VfL Wildeshausen unterliegt TSV Hollern-Twielenfleth im Tiebreak

Gravel-Crew zementiert Rang fünf

Mangelnde Abstimmung: Den Rückkehrern Frederik Bartelt (l.) und Linh Nguyen fehlte im Auswärtsspiel beim TSV Hollern-Twielenfleth die Bindung zu ihren Teamkollegen. Foto: Westermann

Wildeshausen – Licht und Schatten zeigten die Oberliga-Volleyballer des VfL Wildeshausen in ihrem vorletzten Saisonspiel. Nach dem 2:3 (25:20, 23:25, 14:25, 25:20, 5:15) beim TSV Hollern-Twielenfleth hatten die Huntstädter auf der Rückfahrt aus dem Alten Land immerhin einen Punkt im Gepäck.

Neben Fabian Muhle fiel auch Leon Gravel aus beruflichen Gründen kurzfristig aus. Dafür kehrten Linh Nguyen und Frederik Bartelt in die Mannschaft zurück.

Im ersten Satz legte der VfL mit einer stabilen Annahme eine 15:10-Führung vor. Doch die fehlende Abstimmung mit den Rückkehrern brockte den Gästen das 16:16 ein. Weil die Wildeshauser in dieser Phase aber gut aufschlugen, ging Hollern hohes Risiko im Angriff und machte Fehler. So holten sich das Team von VfL-Spielertrainer Frank Gravel den ersten Satz klar mit 25:20.

Der zweite Durchgang verlief lange ausgeglichen. Die Führung wechselte bis zum 21:21 ständig hin und her. Dabei hatten die Wildeshauser viele Chancen, ihren Vorsprung auszubauen. Kleine Abstimmungsprobleme in der Sicherung und Annahme hinderten sie daran. Das rächte sich, als Hollern die nächsten drei Punkte machte. Die ersten beiden Satzbälle wehrten die Gäste noch ab, ehe ihr Block beim dritten angeschlagen wurde.

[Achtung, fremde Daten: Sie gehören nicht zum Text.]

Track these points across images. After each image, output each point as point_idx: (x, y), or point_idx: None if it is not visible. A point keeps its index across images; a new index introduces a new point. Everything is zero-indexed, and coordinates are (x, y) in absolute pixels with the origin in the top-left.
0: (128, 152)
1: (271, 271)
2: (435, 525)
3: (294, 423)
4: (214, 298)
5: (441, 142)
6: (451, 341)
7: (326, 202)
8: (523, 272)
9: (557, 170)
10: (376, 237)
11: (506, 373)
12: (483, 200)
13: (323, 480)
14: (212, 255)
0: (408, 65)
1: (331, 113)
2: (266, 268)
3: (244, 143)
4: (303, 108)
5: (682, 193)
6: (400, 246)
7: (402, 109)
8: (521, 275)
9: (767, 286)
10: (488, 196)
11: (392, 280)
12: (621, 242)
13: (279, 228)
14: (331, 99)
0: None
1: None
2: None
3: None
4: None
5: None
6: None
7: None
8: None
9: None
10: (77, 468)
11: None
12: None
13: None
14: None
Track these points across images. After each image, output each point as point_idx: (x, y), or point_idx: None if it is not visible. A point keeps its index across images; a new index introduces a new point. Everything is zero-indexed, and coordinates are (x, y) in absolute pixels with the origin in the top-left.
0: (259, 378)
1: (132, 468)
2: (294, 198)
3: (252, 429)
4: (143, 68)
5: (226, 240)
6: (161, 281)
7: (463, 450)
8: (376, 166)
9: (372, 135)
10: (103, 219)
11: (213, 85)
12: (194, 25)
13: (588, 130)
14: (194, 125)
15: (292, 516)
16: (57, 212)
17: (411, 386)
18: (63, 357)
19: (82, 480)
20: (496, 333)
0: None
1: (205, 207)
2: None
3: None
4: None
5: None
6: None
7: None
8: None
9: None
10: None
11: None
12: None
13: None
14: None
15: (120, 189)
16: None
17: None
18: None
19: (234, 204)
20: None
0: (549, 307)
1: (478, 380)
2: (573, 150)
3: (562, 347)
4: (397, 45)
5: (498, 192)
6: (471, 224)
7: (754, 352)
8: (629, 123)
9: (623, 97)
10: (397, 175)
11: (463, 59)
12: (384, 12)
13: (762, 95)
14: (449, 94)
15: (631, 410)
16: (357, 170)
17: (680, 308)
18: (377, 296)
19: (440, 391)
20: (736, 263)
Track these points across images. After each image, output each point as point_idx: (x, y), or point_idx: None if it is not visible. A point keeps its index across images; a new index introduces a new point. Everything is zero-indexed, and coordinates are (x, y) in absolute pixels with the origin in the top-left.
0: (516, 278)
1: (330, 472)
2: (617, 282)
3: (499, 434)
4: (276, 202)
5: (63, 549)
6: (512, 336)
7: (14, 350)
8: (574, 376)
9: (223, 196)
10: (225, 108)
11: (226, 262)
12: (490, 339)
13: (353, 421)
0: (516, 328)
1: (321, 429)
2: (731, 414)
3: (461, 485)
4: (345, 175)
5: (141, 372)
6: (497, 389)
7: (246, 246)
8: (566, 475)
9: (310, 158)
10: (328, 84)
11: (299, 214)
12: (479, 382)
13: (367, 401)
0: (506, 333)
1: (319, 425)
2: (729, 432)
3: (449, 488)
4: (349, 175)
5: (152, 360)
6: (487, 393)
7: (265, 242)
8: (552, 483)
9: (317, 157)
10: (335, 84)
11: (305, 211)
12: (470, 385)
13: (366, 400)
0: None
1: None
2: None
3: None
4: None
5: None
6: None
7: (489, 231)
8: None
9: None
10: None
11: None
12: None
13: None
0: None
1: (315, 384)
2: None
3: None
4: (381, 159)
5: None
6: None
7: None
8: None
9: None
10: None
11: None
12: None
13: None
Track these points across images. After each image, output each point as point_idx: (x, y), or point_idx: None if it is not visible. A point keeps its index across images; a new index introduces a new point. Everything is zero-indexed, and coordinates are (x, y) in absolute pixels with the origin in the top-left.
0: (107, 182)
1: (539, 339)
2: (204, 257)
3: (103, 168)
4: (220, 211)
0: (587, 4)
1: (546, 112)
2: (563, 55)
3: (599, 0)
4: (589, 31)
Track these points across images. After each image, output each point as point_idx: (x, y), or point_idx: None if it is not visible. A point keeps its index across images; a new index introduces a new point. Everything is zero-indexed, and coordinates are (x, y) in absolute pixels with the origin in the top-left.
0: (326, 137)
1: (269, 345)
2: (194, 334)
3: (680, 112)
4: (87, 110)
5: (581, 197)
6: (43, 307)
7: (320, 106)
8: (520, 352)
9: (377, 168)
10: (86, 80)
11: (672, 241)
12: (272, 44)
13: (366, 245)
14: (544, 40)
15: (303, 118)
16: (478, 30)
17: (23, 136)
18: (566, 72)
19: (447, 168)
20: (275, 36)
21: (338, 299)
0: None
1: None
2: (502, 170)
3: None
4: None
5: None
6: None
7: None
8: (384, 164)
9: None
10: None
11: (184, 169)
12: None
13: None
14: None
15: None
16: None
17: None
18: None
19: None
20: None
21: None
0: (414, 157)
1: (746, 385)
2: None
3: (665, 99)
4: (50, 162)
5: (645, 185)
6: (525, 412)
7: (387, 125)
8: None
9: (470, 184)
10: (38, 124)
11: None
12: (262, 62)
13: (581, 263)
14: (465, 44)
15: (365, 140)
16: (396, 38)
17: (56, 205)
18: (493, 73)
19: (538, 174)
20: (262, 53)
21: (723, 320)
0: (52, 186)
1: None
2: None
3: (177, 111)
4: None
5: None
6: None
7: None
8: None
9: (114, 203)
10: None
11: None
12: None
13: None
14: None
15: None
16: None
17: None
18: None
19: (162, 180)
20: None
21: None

Der dritte Abschnitt verlief bis zum 7:2 aus Sicht der Wittekind-Crew verheißungsvoll. Anschließend gelang nach einem schwachen Spielaufbau nur ein durchsichtiger Angriff. Dabei hatten Frederik Bartelt und Torben Dannemann ihre Probleme gegen den guten TSV-Block. So wurde aus dem 12:13 ganz schnell ein 13:22 – und damit war der Satz weg.

Im vierten Satz ging nochmal ein Ruck durch die Wildeshauser Mannschaft. „Wir wollten die weite Heimreise auf keinen Fall ohne Punkte antreten und auch den fünften Platz gegen Hollern verteidigen“, erläuterte Frank Gravel. Seine Mannen legten ein 10:6 vor, mussten aber beim 15:15 den Ausgleich hinnehmen. Doch nun packten die Gäste in der Abwehr und beim Block zu und marschierten über 24:18 zum Satzausgleich.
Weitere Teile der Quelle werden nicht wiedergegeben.